Reading the Sutras is important at some point in the practice of a Buddhist, although there is something about them that we now understand which was not so well known even 100 years ago: Namely, none of them (and I mean
none of them) were actually "
written during the lifetime of the historical Buddha" (even the oldest that we have were not written down until several hundred years after his death, before which the tradition was passed from generation to generation orally). The teachings were passed down orally alone (which may or may not have been a sloppy process, with much corruption of the original), until somebody finally wrote them all down hundreds of years after he was dead ... and then all the Buddhists immediately set to disagreeing about which of them had the "
authentic" teachings, and exactly what they meant!
What is more, teachings evolved and developed in all schools (even the South Asian "Theravadan" traditions, which have the image of being "closer to the original" than the Northern Asian Mahayana traditions have themselves been evolving and developing for 2500 years, and
don't even agree among themselves on important details).

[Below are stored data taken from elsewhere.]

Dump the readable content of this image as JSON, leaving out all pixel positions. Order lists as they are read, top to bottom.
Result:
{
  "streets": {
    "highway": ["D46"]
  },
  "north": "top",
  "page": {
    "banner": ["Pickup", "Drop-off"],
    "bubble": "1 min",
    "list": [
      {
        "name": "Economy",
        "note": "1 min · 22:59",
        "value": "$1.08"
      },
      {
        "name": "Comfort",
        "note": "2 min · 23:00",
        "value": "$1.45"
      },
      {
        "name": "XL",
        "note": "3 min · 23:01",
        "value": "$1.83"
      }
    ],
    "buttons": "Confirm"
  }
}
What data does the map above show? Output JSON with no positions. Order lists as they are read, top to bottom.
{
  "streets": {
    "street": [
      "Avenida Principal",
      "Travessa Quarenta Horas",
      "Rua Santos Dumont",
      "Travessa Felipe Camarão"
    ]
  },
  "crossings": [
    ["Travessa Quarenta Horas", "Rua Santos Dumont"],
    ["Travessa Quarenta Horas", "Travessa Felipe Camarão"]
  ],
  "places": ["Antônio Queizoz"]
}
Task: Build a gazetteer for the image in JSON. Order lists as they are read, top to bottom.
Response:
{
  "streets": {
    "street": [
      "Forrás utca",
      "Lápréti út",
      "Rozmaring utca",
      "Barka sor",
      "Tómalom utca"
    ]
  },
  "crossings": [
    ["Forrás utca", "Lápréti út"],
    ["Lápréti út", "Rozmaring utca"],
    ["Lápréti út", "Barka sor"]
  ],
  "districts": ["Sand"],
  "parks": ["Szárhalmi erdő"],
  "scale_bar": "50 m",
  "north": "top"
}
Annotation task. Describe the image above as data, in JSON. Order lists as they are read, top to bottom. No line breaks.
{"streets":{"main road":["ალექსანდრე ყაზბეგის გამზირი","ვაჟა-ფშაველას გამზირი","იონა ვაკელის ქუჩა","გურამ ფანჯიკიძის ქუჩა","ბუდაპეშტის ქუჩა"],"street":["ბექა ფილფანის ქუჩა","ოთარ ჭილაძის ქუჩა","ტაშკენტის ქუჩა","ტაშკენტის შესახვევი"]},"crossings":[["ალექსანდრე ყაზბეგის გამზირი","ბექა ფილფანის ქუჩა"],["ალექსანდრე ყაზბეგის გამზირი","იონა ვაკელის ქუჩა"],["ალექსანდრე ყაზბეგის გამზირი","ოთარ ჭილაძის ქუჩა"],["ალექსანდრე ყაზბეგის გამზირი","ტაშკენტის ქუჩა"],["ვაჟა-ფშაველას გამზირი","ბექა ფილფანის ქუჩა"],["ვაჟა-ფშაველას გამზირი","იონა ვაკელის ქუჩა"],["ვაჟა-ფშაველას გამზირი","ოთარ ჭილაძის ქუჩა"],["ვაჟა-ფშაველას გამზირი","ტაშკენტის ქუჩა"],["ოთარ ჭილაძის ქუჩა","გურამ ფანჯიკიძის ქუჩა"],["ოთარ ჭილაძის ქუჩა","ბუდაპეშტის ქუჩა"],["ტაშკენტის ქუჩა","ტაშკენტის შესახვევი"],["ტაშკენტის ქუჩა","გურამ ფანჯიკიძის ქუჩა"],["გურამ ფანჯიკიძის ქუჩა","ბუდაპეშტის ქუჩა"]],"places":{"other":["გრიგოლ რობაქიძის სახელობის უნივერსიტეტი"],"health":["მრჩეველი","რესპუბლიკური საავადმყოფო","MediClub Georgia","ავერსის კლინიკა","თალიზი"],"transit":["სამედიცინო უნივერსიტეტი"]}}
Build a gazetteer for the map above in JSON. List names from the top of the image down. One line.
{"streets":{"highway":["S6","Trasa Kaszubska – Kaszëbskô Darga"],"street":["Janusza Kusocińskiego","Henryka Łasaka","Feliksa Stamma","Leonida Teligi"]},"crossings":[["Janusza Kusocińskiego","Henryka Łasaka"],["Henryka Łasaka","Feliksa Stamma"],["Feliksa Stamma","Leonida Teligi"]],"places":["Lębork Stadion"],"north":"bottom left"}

Nobody knows exactly what the original Buddha taught, not even the greatest Buddhist scholars, historians or monks. (I just finished a book by Bronkhurst (discussed here:
http://www.westernbuddhistreview.com/vo ... ation.html), one of the great Buddhist historians ... they can only guess.
What is more, the Mahayana traditions, of which China, Japan, Korea and much of Vietnam are part, including all the Zen schools (and don't even bring in Tibet and "Vajrayana Esoteric Buddhism"!), are a conscious break from the original flavor of Buddhism (with Sutras that are,
each and every one, the works of later authors who pretended that what they were writing were "the revealed words of the Buddha". Of course, they don't say that they are a conscious break, but rather that they are teaching the "real" teachings of the Buddha, who did not really mean (or considered to be "lesser" teachings) everything else attributed to him. In fact, they are each the works of writers (sometimes a mix of many writers), each with a particular philosophical view, who put words in the Buddha's mouth. In addition, commentators on these Sutras come in 1001 flavors, depending on who the commentator is (for example, the Heart Sutra can be read several different ways ... and has been).
In other words, anyone reading these Suttas/Sutras/Commentaries must be an educated reader about what they are reading, how it is translated, and what the philosophical bent of the true writer(s) was, and where that particular work fits in the complex universe of Buddhist writings. They can often (even within the same book) say things in complete disagreement, and from radically different philosophies of Buddhism.